• Work instruction A:
List every completion time in the table of the mailing-list post on PG 9.1 versus PG 9.2 query speed, and give the query and version for each.
• Work instruction B:
Return the passage of the mailing-list post on PG 9.1 versus PG 9.2 query speed between "I'll gladly send" and "might ask for.", inclusive, copied word for word.

Query completed in < 1s in PG 9.1 and ~ 700s in PG 9.2

From: Rodrigo Rosenfeld Rosas <rr(dot)rosas(at)gmail(dot)com>
To: pgsql-performance(at)postgresql(dot)org
Subject: Query completed in < 1s in PG 9.1 and ~ 700s in PG 9.2
Date: 2012-11-06 17:11:58
Message-ID: 509944DE.6020400@gmail.com
Views: Raw Message | Whole Thread | Download mbox | Resend email
Thread:
Lists: pgsql-performance

Hello, this is my first message to this list, so sorry if this is not
the right place to discuss this or if some data is missing from this
message.

I'll gladly send any data you request that would help us to understand
this issue. I don't believe I'm allowed to share the actual database
dump, but other than that I can provide much more details you might ask for.

I can't understand why PG 9.2 performs so differently from PG 9.1.

I tested these queries in my Debian unstable amd64 box after restoring
the same database dump this morning in both PG 9.1 (Debian unstable
repository) and PG9.2 (Debian experimental repository) with same settings:

https://gist.github.com/3f1f3aad3847155e1e35

Ignore all lines like the line below because it doesn't make any
difference on my tests if I just remove them or any other column from
the SELECT clause:

" exists(select id from condition_document_excerpt where
condition_id=c1686.id) as v1686_has_reference,"

The results below are pretty much the same if you assume "SELECT 1 FROM
...".

I have proper indices created for all tables and the query is fast in
both PG versions when I don't use many conditions in the WHERE clause.

fast.sql returns the same data as slow.sql but it returns much faster in
my tests with PG 9.1.

So here are the completion times for each query on each PG version:

Query | PG 9.1 | PG 9.2 |
-----------------------------------
fast.sql| 650 ms (0.65s) | 690s |
slow.sql| 419s | 111s |

For the curious, the results would be very similar to slow.sql if I use
inner joins with the conditions inside the WHERE moved to the "ON"
clause of the inner join instead of the left outer join + global WHERE
approach. But I don't have this option anyway because this query is
generated dynamically and not all my queries are "ALL"-like queries.

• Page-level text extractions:
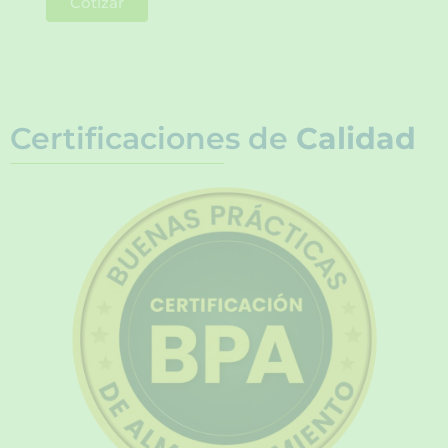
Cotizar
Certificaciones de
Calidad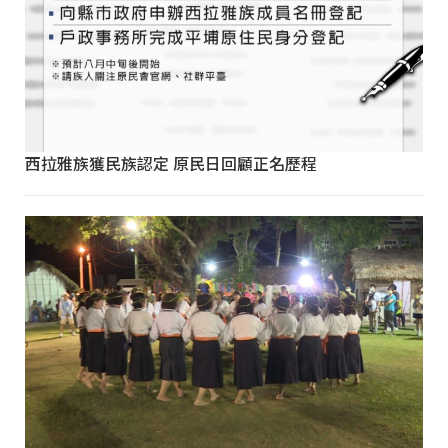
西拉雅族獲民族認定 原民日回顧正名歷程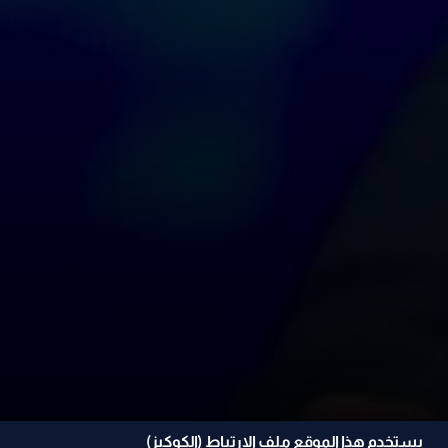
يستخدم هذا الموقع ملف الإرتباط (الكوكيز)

==

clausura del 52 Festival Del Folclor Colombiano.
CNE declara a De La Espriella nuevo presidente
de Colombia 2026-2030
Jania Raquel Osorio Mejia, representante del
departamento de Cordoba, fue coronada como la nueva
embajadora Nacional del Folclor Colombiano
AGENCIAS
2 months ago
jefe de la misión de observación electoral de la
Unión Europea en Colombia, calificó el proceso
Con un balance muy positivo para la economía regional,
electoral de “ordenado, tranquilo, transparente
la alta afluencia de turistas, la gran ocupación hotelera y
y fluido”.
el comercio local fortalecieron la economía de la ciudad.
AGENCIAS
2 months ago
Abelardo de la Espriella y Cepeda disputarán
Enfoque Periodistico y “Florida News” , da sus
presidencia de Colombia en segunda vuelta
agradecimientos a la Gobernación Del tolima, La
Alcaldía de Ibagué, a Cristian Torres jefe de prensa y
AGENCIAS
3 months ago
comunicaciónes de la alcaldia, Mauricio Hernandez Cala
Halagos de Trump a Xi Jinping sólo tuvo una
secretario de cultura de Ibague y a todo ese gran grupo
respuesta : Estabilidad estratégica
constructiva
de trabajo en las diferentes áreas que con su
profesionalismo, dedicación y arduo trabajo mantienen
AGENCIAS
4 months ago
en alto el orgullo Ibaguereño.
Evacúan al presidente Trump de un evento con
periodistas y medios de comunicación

• Exercise output A:
fast.sql on PG 9.1: 650 ms (0.65s)
fast.sql on PG 9.2: 690s
slow.sql on PG 9.1: 419s
slow.sql on PG 9.2: 111s

• Exercise output B:
I'll gladly send any data you request that would help us to understand
this issue. I don't believe I'm allowed to share the actual database
dump, but other than that I can provide much more details you might ask for.